On January 11, 1965, best friends and neighbours, Marianne Schmidt and Christine Sharrock, disappeared at Wanda Beach in Cronulla. They were just 15 years old.
The next day their bruised, battered and slashed bodies were found on the beach, partially covered by sand. More than 50 years later, no one has been charged with their murders, and their untimely deaths still haunt the shire community.
On the day of their disappearance the girls headed down to Wanda Beach, a small and isolated stretch in the Sydney suburb of Cronulla, with four of Marianne’s younger siblings in tow.
When they reached the beach they found it was closed due to windy weather, so they sheltered in the nearby rocks.
The littlest Schmidt boy, Wolfgang, still wanted to swim so Marianne took him down to the shallow water away from the rocks. After a little while they returned to the group and they all had a picnic together.
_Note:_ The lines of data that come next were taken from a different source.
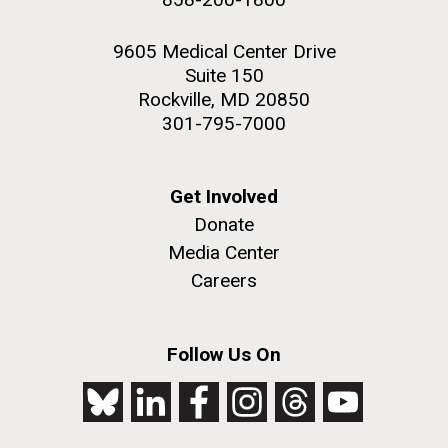
9605 Medical Center Drive
Suite 150
Rockville, MD 20850
301-795-7000
Get Involved
Donate
Media Center
Careers
Follow Us On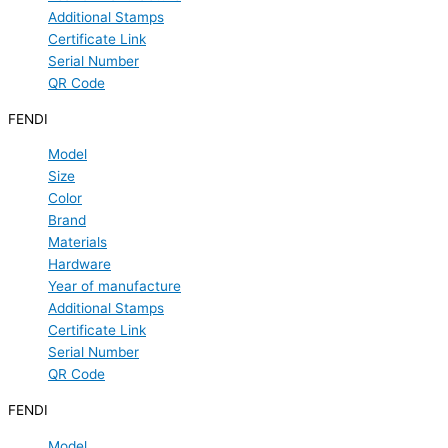
Additional Stamps
Certificate Link
Serial Number
QR Code
FENDI
Model
Size
Color
Brand
Materials
Hardware
Year of manufacture
Additional Stamps
Certificate Link
Serial Number
QR Code
FENDI
Model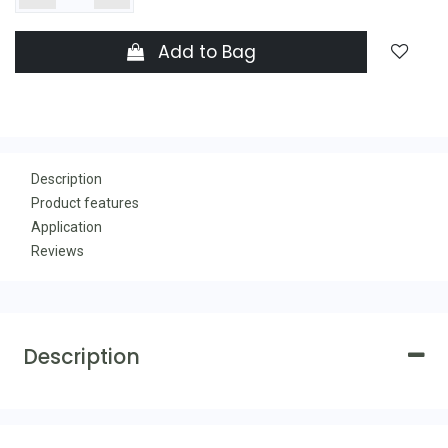
Add to Bag
Description
Product features
Application
Reviews
Description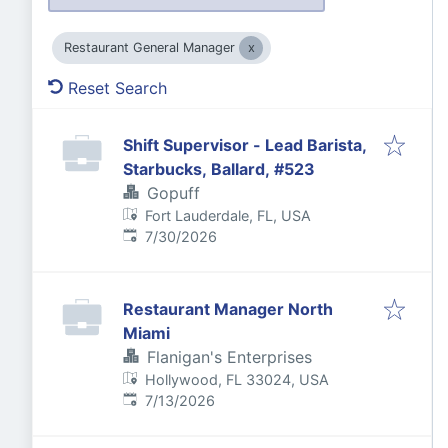
Restaurant General Manager
Reset Search
Shift Supervisor - Lead Barista,
Starbucks, Ballard, #523
Gopuff
Fort Lauderdale, FL, USA
Published
:
7/30/2026
Restaurant Manager North
Miami
Flanigan's Enterprises
Hollywood, FL 33024, USA
Published
:
7/13/2026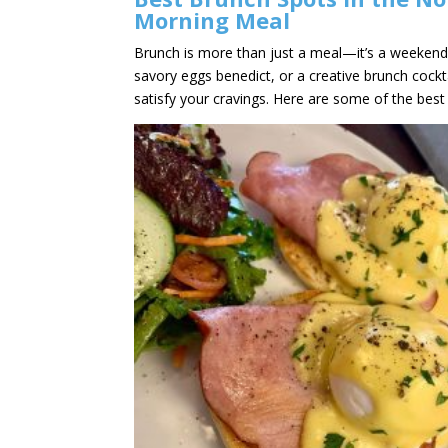
Morning Meal
Brunch is more than just a meal—it’s a weekend 
savory eggs benedict, or a creative brunch cockt
satisfy your cravings. Here are some of the best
At some point during the picnic, Christine wandered off. No one knows where she went or what she was doing during that time, but after her death it was discovered she had consumed some alcohol and eaten some different foods to the rest of the group.
Around this time, eight-year-old Wolfgang noticed a boy hunting crabs. He said he saw the boy two more times - once with the two girls and another time walking alone.
However, Wolfgang has never been able to give an accurate description of the male, claiming at one time that he was carrying a homemade spear and at another time, a knife.